Releasing the full potential of new technologies can be difficult. So, although finance firms are achieving success from artificial intelligence (AI), scaling up enterprise-wide remains elusive for many. Rob Smith, CTO of award-winning cloud services provider Creative ITC, explains how the growing trend of as-a-Service IT models is accelerating digital transformation across the finance sector and enabling IT leaders to unlock greater ROI.
Uptake of artificial intelligence (AI) and machine learning (ML) in the banking and finance sector continues to grow as organisations seek competitive advantage. These new technologies promise significant benefits, offering new ways to improve decision-making, boost efficiency, fight fraud and enhance customer service. Following the pandemic, half of UK banks plan to invest more in these technologies. By 2030, global AI annual expenditure on AI by banks and finance firms is predicted to reach $64.03 billion.
Growing appetite for AI
In finance, middle office departments are increasingly adopting AI to deliver efficiencies and financial savings in areas like risk management, payment fraud and debt analysis. Automated credit evaluation processes are expediting applications and improving loan decisions. AI and ML solutions are flagging suspicious patterns to help organisations to minimise fraudulent financial transactions. Some firms are optimising payment collections with AI, reducing payment delinquency rates.
AI in investment banking is supporting human decision-making, too. The technology is being used by asset and hedge fund managers to identify performance changes and enable better-timed trades.
As AI matures, companies are looking to expand existing solutions across their entire organisations. AI deployment in front office areas such as chatbots is increasing among larger players such as retail banks to rapidly resolve common customer enquiries 24/7.
Common AI challenges
Sadly, organisations seeking to unlock greater potential from AI all too often hit obstacles. Many AI projects still over-run, overspend and fall short in terms of results and attempts to scale up enterprise-wide often expose underlying problems. The most common constraints are:
- Limitations of legacy infrastructure
Many AI deployments result in poor user experiences and collaboration issues. Huge AI processing requirements overwhelm data centre and network capacity, causing latency issues and outages. Attempting to share insights with stakeholders in multiple locations can reveal further weaknesses in legacy infrastructures, which haven’t been designed to share such datasets securely at speed and scale.
- In-house skillsets
Specialist IT skills are required to optimise AI workloads and enable an organisation to realise its full business benefits. Most finance firms aren’t able to employ and retain large, multi-skilled IT teams, or devote adequate resources to ensure long-term AI success.
- Unrealistic business case
Total cost of ownership (TCO) doesn’t stop with acquiring the AI solution itself; it also includes implementing and maintaining the right IT infrastructure and integration systems to support long-term AI deployment.
Overcoming AI obstacles
Many organisations quickly realise that trying to achieve this perfect mix of infrastructure, resources and skills on-site is simply not feasible. Finance firms are increasingly moving to the cloud, using a combination of cloud and on-premise platforms to give them the agility and scalability they need for high AI loads, without the need to own and maintain massive unused capabilities during quieter times. Research shows that the businesses enjoying the biggest gains from AI are taking more advantage of cloud infrastructure than their peers.
Infrastructure-as-a-Service (IaaS) overcomes legacy challenges and provides a cost-effective foundation for AI growth. Providing on-demand access to computing power and storage via the cloud, it allows firms to offload hardware costs, upgrade burdens and skilled resourcing requirements to a managed service provider (MSP). This quickly delivers savings on data centre space, infrastructure, licensing, support, training and headcount, providing a fully-managed service in a predictable, monthly OpEx model.
Futureproofing your AI growth strategy
Look for a provider with a strong track record in finance who will help you meet industry and regulatory requirements. You should be free to choose which data and workloads to retain on-premise, while accessing the latest technologies across public, private and hybrid cloud environments, delivered as a fully managed, seamless solution. Make sure you’ll benefit from access to the latest technologies and regular updates, rather than having to invest in expensive refreshes during the contract.
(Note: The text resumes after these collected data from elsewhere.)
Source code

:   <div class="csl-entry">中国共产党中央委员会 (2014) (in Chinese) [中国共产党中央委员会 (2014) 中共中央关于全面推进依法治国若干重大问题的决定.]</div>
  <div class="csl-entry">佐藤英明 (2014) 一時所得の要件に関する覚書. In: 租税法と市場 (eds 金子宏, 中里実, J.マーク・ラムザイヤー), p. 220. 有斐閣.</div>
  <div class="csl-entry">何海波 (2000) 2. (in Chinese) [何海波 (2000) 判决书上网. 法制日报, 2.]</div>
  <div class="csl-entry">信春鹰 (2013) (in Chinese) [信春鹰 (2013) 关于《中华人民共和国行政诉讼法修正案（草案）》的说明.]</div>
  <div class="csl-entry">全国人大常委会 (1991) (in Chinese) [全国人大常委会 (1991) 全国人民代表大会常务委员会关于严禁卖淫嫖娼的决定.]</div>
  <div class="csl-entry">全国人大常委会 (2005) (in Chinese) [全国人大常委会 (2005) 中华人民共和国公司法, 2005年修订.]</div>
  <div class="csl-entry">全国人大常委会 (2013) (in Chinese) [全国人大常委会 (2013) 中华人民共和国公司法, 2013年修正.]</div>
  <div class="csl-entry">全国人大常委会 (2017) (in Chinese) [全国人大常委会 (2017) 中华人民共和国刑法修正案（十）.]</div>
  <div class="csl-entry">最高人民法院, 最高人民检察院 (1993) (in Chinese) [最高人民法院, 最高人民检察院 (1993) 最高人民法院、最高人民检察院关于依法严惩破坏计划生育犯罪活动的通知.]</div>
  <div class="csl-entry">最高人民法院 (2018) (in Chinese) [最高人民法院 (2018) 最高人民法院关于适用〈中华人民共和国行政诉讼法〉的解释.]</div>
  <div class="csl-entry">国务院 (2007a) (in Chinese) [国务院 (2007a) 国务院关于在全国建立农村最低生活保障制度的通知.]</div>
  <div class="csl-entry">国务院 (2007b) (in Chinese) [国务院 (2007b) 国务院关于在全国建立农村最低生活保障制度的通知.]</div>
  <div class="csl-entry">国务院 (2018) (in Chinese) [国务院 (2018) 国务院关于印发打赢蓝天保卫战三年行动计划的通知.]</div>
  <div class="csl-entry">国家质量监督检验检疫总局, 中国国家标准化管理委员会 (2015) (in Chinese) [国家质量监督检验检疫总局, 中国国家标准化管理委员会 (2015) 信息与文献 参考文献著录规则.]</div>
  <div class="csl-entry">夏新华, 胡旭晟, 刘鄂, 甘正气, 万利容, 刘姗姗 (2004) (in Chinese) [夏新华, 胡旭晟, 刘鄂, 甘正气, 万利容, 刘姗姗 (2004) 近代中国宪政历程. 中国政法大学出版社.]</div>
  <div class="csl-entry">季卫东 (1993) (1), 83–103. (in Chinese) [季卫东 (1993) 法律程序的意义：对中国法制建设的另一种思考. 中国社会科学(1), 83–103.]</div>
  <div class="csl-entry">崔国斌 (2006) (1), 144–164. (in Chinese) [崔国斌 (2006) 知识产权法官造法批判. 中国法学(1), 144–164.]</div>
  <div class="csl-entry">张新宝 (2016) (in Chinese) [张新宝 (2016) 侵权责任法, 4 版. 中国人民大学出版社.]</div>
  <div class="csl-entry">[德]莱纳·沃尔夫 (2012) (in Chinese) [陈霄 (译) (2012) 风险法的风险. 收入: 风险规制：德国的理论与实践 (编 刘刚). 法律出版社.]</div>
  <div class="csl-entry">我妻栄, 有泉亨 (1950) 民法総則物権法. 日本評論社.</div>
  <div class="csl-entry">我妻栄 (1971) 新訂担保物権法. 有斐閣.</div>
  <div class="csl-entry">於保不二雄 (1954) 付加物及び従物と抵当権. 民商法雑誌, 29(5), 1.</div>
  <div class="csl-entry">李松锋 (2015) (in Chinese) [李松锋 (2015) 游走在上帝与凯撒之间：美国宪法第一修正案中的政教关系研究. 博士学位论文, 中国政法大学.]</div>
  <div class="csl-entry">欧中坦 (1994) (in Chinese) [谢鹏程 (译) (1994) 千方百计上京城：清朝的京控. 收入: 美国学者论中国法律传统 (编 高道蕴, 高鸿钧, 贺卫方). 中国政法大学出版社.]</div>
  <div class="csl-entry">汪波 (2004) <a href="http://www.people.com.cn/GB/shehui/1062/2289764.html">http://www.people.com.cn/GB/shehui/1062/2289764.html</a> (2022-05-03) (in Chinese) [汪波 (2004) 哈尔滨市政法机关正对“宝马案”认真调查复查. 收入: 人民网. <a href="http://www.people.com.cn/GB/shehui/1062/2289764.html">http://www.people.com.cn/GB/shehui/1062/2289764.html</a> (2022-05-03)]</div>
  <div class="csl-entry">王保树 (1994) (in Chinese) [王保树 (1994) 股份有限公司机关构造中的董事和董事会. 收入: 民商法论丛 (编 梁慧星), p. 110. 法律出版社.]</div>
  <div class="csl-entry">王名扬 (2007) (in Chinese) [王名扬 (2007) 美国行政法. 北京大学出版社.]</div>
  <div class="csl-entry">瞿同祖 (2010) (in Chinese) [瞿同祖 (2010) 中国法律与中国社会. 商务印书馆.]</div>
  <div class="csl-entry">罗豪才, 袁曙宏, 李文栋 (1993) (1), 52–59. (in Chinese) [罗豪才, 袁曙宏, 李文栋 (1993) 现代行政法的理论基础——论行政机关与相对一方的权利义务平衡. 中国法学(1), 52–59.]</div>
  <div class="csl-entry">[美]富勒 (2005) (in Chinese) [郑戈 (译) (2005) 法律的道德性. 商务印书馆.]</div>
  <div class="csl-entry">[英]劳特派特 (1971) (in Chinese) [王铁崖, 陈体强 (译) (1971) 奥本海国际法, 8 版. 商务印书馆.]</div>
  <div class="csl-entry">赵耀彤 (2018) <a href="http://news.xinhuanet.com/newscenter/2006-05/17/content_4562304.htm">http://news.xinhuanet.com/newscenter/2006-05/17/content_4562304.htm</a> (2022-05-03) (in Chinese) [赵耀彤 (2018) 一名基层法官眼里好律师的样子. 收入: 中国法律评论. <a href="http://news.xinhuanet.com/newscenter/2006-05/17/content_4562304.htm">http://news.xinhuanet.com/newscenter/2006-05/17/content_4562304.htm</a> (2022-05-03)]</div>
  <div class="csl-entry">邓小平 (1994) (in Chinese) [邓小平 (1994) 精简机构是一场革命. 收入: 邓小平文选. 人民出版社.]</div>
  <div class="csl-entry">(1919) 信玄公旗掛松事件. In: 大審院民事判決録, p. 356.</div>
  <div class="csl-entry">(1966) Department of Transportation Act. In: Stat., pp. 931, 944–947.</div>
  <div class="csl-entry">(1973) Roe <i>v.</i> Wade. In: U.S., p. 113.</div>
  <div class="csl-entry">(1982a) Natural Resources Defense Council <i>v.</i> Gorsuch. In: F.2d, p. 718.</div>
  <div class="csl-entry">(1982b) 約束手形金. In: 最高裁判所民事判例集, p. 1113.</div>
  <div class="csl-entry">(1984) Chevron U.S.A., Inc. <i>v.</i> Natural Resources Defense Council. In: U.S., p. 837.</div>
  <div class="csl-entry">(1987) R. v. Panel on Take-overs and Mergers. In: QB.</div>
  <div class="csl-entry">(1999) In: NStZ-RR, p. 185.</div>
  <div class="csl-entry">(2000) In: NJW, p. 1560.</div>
Be confident they can offer the right IaaS solution with ongoing management, optimisation and UK-based 24/7 support. Take a close look at their technical credentials and check their expertise involving advanced graphics processing units (GPUs) capable of handling vast and complex workloads simultaneously. This will be essential to high-performance, hyperscaled computing for rapid AI and real-time business analysis.
Behind the impressive AI growth headlines, there’s widening gap between those finance organisations leading the way in digital transformation and the firms who are striving to keep pace. The leading financial institutions are driving a shift towards as-a-Service IT models across the sector to enjoy greater return on their technology investment. IaaS is empowering more effective handling of growing AI workloads to help finance firms stay ahead of the competition. Given the clear competitive advantages, now is the time for finance companies to access the scalable solution they need to unlock greater operational and strategic benefit.